SOURCE TEXT:

<<<<

Guest Post: Chris Corbyn of Flippa Tweet
(Later sections written by Chris Corbyn)
Wondering why us developers don’t talk much more about search engine design, I asked on twitter:
App developers with searches: Am I the only one here who thinks search design should be much much more important than it is? I’m interested!
— Florian Hanke (@hanke) March 3, 2012
The man behind the curious pseudonym @d11wtq was Chris Corbyn, who took the time to respond in full on the design of Flippa, “The #1 Marketplace for Buying and Selling Websites”, where the search engine takes center stage.
With his gracious permission I am reprinting his email in full.
In Chris’ words:
“The motivation behind putting a focus on search
At Flippa, we’re currently up to our 3rd implementation of search and we consider it hugely important to the success of our business. We’re something along the lines of an eBay platform, but built purely for buying and selling websites. If buyers cannot find what they are looking for, we quickly lose those users, and if we don’t have buyers on the site, logically we lose the sellers who market to them. I still think we have a lot of room to improve, but when we look back at our first implementation, we have come a long way. I guess we have come to learn over time just how important search is, rather than it being something that was apparent to us right from the day we launched Flippa (three years ago).
The first implementation
When we built Flippa, we knew we needed a search, but the scope of this was simply something that had to exist so that users could find listings by keywords. It was not something that was well-integrated with the rest of the application. We used Solr (as was the fashion at the time) and search was just a “side feature” that was often forgotten about. Users could enter a keyword and get a set of results in a listing format entirely different from the layout we use when browsing our listings via the primary navigation. Users regularly complained, with reason… our search was more or less useless for their needs, which were far more complex than matching on keywords.

>>>>

EXERCISE DESCRIPTION:
Answer these questions from the post on Flippa's search:
1. Who was behind the pseudonym @d11wtq?
2. Which implementation of search is Flippa currently up to?
3. What software did Flippa's first search implementation use?
The records are separate from the post on Flippa's search and unrelated to it.

ENTRIES SUPPLIED:
<<<<

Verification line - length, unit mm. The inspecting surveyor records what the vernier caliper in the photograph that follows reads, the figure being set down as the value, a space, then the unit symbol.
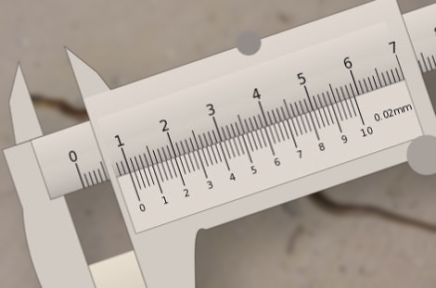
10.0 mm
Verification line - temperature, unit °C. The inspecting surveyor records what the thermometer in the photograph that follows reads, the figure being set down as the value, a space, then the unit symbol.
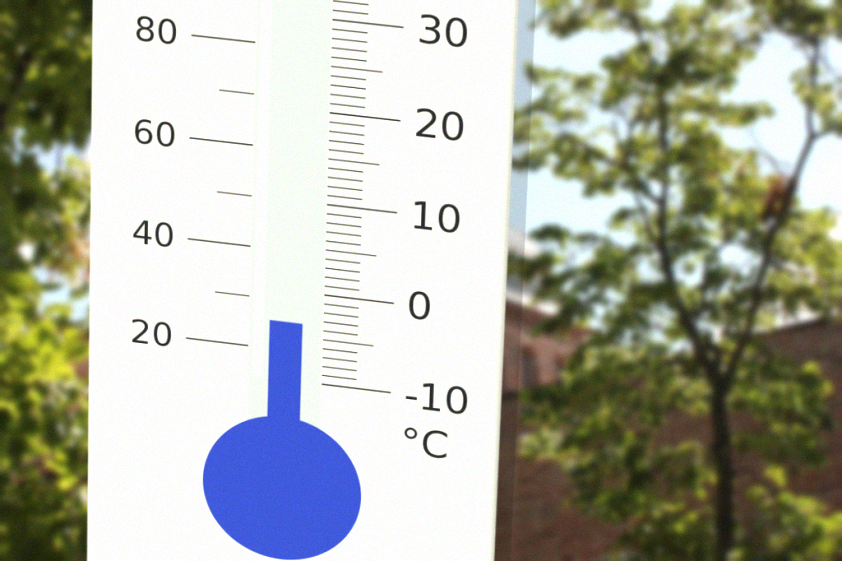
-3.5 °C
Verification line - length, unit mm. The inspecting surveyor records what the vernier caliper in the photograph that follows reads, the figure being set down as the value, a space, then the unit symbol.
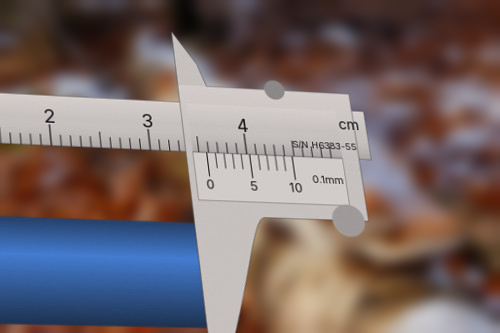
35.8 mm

>>>>

EXERCISE RESULT:
1. Chris Corbyn
2. The third
3. Solr